**Dataset content:**
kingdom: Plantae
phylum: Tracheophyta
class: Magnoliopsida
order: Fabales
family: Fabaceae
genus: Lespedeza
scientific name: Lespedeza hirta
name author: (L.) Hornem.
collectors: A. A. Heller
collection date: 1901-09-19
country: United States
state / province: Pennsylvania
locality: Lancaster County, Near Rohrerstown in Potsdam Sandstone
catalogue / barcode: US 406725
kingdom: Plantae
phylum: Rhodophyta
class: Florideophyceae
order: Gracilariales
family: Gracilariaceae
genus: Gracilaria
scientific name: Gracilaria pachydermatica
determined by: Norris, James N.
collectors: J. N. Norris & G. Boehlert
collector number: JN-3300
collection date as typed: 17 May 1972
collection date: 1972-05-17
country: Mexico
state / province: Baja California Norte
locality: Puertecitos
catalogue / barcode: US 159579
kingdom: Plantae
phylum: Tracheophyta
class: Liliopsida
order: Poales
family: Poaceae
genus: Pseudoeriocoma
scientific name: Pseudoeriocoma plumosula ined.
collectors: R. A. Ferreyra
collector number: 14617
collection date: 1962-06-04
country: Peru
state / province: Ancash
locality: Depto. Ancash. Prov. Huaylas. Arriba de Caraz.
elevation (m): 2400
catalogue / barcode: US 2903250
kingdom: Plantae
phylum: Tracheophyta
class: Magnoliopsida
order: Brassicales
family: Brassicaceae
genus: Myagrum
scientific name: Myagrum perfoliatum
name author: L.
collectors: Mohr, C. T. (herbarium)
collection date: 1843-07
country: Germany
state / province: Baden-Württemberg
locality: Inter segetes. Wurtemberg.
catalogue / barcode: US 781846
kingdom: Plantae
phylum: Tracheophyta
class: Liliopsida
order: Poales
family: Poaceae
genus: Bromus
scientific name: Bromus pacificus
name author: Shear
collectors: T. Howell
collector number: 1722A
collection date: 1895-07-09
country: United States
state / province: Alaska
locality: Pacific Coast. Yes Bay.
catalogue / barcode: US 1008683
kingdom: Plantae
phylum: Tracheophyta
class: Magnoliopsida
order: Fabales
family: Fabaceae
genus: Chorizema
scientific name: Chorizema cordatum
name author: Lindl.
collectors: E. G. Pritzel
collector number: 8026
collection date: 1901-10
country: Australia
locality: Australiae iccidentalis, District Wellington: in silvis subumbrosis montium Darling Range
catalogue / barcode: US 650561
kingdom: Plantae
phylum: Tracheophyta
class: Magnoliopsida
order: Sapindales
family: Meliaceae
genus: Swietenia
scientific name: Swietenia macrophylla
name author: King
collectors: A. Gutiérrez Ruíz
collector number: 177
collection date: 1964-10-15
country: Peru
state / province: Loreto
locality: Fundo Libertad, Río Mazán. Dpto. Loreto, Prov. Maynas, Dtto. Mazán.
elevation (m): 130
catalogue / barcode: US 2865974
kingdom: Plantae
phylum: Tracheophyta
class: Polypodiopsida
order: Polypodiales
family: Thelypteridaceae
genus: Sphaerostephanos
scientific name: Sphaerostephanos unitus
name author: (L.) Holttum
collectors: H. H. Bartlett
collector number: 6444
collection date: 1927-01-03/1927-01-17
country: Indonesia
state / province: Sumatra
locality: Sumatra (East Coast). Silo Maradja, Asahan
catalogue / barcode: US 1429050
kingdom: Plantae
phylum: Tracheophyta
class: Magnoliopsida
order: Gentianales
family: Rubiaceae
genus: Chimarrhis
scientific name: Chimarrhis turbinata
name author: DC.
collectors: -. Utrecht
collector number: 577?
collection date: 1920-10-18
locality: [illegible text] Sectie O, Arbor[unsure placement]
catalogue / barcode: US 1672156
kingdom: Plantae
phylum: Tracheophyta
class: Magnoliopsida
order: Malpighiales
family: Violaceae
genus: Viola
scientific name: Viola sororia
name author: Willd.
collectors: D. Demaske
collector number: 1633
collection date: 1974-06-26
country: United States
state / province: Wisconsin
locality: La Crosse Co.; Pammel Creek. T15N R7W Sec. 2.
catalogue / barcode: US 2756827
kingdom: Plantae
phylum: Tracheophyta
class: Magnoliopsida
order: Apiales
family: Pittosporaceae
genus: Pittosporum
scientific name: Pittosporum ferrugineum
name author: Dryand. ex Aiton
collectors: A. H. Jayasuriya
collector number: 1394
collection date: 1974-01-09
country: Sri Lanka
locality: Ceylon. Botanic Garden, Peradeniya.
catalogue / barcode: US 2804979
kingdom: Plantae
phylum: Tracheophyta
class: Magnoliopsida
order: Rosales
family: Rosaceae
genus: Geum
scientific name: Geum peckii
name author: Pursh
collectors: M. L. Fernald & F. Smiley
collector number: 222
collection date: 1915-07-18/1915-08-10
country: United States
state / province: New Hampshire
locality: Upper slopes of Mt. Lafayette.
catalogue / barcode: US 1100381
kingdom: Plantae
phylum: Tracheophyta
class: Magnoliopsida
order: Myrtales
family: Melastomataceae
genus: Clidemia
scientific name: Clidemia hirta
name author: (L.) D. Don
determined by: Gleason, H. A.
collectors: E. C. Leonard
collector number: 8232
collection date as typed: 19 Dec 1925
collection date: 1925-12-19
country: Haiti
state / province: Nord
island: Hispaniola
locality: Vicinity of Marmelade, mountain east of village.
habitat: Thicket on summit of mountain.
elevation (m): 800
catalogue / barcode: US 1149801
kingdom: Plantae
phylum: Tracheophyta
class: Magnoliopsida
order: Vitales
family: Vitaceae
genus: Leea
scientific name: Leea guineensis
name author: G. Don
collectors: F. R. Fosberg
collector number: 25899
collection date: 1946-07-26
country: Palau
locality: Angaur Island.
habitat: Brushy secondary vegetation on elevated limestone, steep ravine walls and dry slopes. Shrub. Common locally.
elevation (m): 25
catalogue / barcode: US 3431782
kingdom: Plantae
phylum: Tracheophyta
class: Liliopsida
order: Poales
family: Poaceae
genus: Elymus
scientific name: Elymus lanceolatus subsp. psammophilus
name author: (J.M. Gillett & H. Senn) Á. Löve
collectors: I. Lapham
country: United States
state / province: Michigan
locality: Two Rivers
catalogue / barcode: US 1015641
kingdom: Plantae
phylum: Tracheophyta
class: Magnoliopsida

**Written task:** Copy every line of the items above word for word, keeping the original order, spelling, and punctuation.

**Expected output:**
kingdom: Plantae
phylum: Tracheophyta
class: Magnoliopsida
order: Fabales
family: Fabaceae
genus: Lespedeza
scientific name: Lespedeza hirta
name author: (L.) Hornem.
collectors: A. A. Heller
collection date: 1901-09-19
country: United States
state / province: Pennsylvania
locality: Lancaster County, Near Rohrerstown in Potsdam Sandstone
catalogue / barcode: US 406725
kingdom: Plantae
phylum: Rhodophyta
class: Florideophyceae
order: Gracilariales
family: Gracilariaceae
genus: Gracilaria
scientific name: Gracilaria pachydermatica
determined by: Norris, James N.
collectors: J. N. Norris & G. Boehlert
collector number: JN-3300
collection date as typed: 17 May 1972
collection date: 1972-05-17
country: Mexico
state / province: Baja California Norte
locality: Puertecitos
catalogue / barcode: US 159579
kingdom: Plantae
phylum: Tracheophyta
class: Liliopsida
order: Poales
family: Poaceae
genus: Pseudoeriocoma
scientific name: Pseudoeriocoma plumosula ined.
collectors: R. A. Ferreyra
collector number: 14617
collection date: 1962-06-04
country: Peru
state / province: Ancash
locality: Depto. Ancash. Prov. Huaylas. Arriba de Caraz.
elevation (m): 2400
catalogue / barcode: US 2903250
kingdom: Plantae
phylum: Tracheophyta
class: Magnoliopsida
order: Brassicales
family: Brassicaceae
genus: Myagrum
scientific name: Myagrum perfoliatum
name author: L.
collectors: Mohr, C. T. (herbarium)
collection date: 1843-07
country: Germany
state / province: Baden-Württemberg
locality: Inter segetes. Wurtemberg.
catalogue / barcode: US 781846
kingdom: Plantae
phylum: Tracheophyta
class: Liliopsida
order: Poales
family: Poaceae
genus: Bromus
scientific name: Bromus pacificus
name author: Shear
collectors: T. Howell
collector number: 1722A
collection date: 1895-07-09
country: United States
state / province: Alaska
locality: Pacific Coast. Yes Bay.
catalogue / barcode: US 1008683
kingdom: Plantae
phylum: Tracheophyta
class: Magnoliopsida
order: Fabales
family: Fabaceae
genus: Chorizema
scientific name: Chorizema cordatum
name author: Lindl.
collectors: E. G. Pritzel
collector number: 8026
collection date: 1901-10
country: Australia
locality: Australiae iccidentalis, District Wellington: in silvis subumbrosis montium Darling Range
catalogue / barcode: US 650561
kingdom: Plantae
phylum: Tracheophyta
class: Magnoliopsida
order: Sapindales
family: Meliaceae
genus: Swietenia
scientific name: Swietenia macrophylla
name author: King
collectors: A. Gutiérrez Ruíz
collector number: 177
collection date: 1964-10-15
country: Peru
state / province: Loreto
locality: Fundo Libertad, Río Mazán. Dpto. Loreto, Prov. Maynas, Dtto. Mazán.
elevation (m): 130
catalogue / barcode: US 2865974
kingdom: Plantae
phylum: Tracheophyta
class: Polypodiopsida
order: Polypodiales
family: Thelypteridaceae
genus: Sphaerostephanos
scientific name: Sphaerostephanos unitus
name author: (L.) Holttum
collectors: H. H. Bartlett
collector number: 6444
collection date: 1927-01-03/1927-01-17
country: Indonesia
state / province: Sumatra
locality: Sumatra (East Coast). Silo Maradja, Asahan
catalogue / barcode: US 1429050
kingdom: Plantae
phylum: Tracheophyta
class: Magnoliopsida
order: Gentianales
family: Rubiaceae
genus: Chimarrhis
scientific name: Chimarrhis turbinata
name author: DC.
collectors: -. Utrecht
collector number: 577?
collection date: 1920-10-18
locality: [illegible text] Sectie O, Arbor[unsure placement]
catalogue / barcode: US 1672156
kingdom: Plantae
phylum: Tracheophyta
class: Magnoliopsida
order: Malpighiales
family: Violaceae
genus: Viola
scientific name: Viola sororia
name author: Willd.
collectors: D. Demaske
collector number: 1633
collection date: 1974-06-26
country: United States
state / province: Wisconsin
locality: La Crosse Co.; Pammel Creek. T15N R7W Sec. 2.
catalogue / barcode: US 2756827
kingdom: Plantae
phylum: Tracheophyta
class: Magnoliopsida
order: Apiales
family: Pittosporaceae
genus: Pittosporum
scientific name: Pittosporum ferrugineum
name author: Dryand. ex Aiton
collectors: A. H. Jayasuriya
collector number: 1394
collection date: 1974-01-09
country: Sri Lanka
locality: Ceylon. Botanic Garden, Peradeniya.
catalogue / barcode: US 2804979
kingdom: Plantae
phylum: Tracheophyta
class: Magnoliopsida
order: Rosales
family: Rosaceae
genus: Geum
scientific name: Geum peckii
name author: Pursh
collectors: M. L. Fernald & F. Smiley
collector number: 222
collection date: 1915-07-18/1915-08-10
country: United States
state / province: New Hampshire
locality: Upper slopes of Mt. Lafayette.
catalogue / barcode: US 1100381
kingdom: Plantae
phylum: Tracheophyta
class: Magnoliopsida
order: Myrtales
family: Melastomataceae
genus: Clidemia
scientific name: Clidemia hirta
name author: (L.) D. Don
determined by: Gleason, H. A.
collectors: E. C. Leonard
collector number: 8232
collection date as typed: 19 Dec 1925
collection date: 1925-12-19
country: Haiti
state / province: Nord
island: Hispaniola
locality: Vicinity of Marmelade, mountain east of village.
habitat: Thicket on summit of mountain.
elevation (m): 800
catalogue / barcode: US 1149801
kingdom: Plantae
phylum: Tracheophyta
class: Magnoliopsida
order: Vitales
family: Vitaceae
genus: Leea
scientific name: Leea guineensis
name author: G. Don
collectors: F. R. Fosberg
collector number: 25899
collection date: 1946-07-26
country: Palau
locality: Angaur Island.
habitat: Brushy secondary vegetation on elevated limestone, steep ravine walls and dry slopes. Shrub. Common locally.
elevation (m): 25
catalogue / barcode: US 3431782
kingdom: Plantae
phylum: Tracheophyta
class: Liliopsida
order: Poales
family: Poaceae
genus: Elymus
scientific name: Elymus lanceolatus subsp. psammophilus
name author: (J.M. Gillett & H. Senn) Á. Löve
collectors: I. Lapham
country: United States
state / province: Michigan
locality: Two Rivers
catalogue / barcode: US 1015641
kingdom: Plantae
phylum: Tracheophyta
class: Magnoliopsida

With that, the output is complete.